Ein Beispiel holländischer Schnellbaukunst: Die Groenedijk-Brücke über die A 15 bei Rotterdam könnte Vorbild für NRW sein.

Rotterdam – Vielleicht kann man irgendwann sagen, dass es die Niederländer waren, die Nordrhein-Westfalens Brückenproblem gelöst haben. Das Nachbarland der Grachten und Kanäle hat nicht nur jahrhundertealte Erfahrung beim Bau von Wasserstraßen, sondern auch viele Ingenieure, die wissen, wie man genau diese mit dem passenden Bauwerk wieder überwindet. Nun soll das Brückenland im Westen seinem Nachbarn Nordrhein-Westfalen helfen, wo altersschwacher Beton und Risse im Stahl in vielen Brücken zum Verkehrshindernis geworden sind. Ein Beispiel aus Rotterdam zeigt, wie der Brückenbau in NRW beschleunigt werden könnte.

Landesverkehrsminister Michael Groschek (SPD), der in letzter Zeit viele marode Schweißnähte in Brückenkästen zwischen Leverkusen und Siegen besichtigen musste, steht jetzt mitten im Rotterdamer Hafen, trägt eine rote Warnweste über der Jacke, einen Bauhelm auf dem Kopf und betrachtet etwas ungläubig ein Betonbauwerk namens Groenedijk-Brücke. Gut 200 Kilometer ist der Mann von Düsseldorf bis ins Rheindelta gefahren. Was ihm die Ingenieure dort erzählen, klingt jedoch wie von einem anderen Stern: In drei Monaten haben die Niederländer die neue Querung über die Hafenautobahn A 15 fertiggestellt. Inklusive Abbruch der alten Brücke – die nicht mehr lang genug war, als die Autobahn verbreitert wurde – wie ein niederländischer Bauexperte dem Gast aus Deutschland erzählt. „Drei Monate“, wiederholt Groschek – und formt dabei eine extra lange „dreeeiiiiii“.

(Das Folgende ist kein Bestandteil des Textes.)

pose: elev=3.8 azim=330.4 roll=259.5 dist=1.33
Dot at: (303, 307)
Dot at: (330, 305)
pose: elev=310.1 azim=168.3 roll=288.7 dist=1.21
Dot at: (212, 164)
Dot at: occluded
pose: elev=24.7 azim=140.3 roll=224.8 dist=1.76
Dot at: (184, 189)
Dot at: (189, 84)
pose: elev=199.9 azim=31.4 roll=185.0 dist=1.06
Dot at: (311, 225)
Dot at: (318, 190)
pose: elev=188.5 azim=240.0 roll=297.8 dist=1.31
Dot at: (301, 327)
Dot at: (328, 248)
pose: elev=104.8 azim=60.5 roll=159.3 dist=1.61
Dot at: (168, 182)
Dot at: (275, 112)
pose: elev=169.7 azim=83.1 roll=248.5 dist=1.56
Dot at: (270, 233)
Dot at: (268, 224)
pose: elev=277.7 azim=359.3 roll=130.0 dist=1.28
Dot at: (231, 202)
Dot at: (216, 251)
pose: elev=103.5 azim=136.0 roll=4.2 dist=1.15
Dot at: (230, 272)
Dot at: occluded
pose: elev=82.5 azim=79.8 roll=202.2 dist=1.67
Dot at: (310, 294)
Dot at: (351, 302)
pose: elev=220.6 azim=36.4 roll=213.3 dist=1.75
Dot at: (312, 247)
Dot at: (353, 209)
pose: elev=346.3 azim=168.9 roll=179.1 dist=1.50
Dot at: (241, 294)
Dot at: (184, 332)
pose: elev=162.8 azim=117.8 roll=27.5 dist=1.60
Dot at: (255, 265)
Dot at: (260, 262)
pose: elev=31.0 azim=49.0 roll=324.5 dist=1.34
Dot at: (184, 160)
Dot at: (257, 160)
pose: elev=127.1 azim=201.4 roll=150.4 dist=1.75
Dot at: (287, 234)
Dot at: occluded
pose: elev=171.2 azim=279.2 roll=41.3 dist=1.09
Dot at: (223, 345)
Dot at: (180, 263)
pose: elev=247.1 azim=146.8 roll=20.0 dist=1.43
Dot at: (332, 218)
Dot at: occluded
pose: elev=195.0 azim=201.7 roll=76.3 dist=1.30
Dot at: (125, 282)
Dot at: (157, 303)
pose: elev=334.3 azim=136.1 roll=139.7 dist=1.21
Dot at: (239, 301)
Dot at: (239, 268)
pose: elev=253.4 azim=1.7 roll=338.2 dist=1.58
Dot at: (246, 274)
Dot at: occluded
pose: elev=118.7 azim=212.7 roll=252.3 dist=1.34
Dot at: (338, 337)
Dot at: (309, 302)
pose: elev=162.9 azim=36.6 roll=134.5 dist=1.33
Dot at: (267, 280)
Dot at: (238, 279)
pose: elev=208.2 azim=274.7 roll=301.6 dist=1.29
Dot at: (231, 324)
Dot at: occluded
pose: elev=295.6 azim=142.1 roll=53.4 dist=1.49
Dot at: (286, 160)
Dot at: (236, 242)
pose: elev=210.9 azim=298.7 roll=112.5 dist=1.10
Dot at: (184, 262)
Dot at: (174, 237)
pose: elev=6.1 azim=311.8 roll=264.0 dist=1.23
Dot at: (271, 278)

Brücken werden aus gleichen Fertigteilen zusammengesetzt

„Bei uns“, sagt schließlich Nicole de Witt, Groscheks Brückenspezialistin vom Landesbetrieb Straßen-NRW, hätte der Bau zwischen einem und anderthalb Jahren gedauert.“ Warum sie so viel schneller sind, erklären die holländischen Baumeister mit einem Beispiel aus dem Kinderzimmer: Man baue eben Lego-Brücken. Kurz erklärt: Während deutsche Bauwerke vor allem Maßanfertigungen sind, für die fast alle Teile an Ort und Stelle gegossen und verschraubt werden, machen sich die Niederländer das Prinzip der kleinen Spielzeugsteine zunutze: Viele Brücken werden aus den immer gleichen Fertigteilen zusammengesetzt, die schon im Werk produziert und am Stück zur Baustelle gebracht werden.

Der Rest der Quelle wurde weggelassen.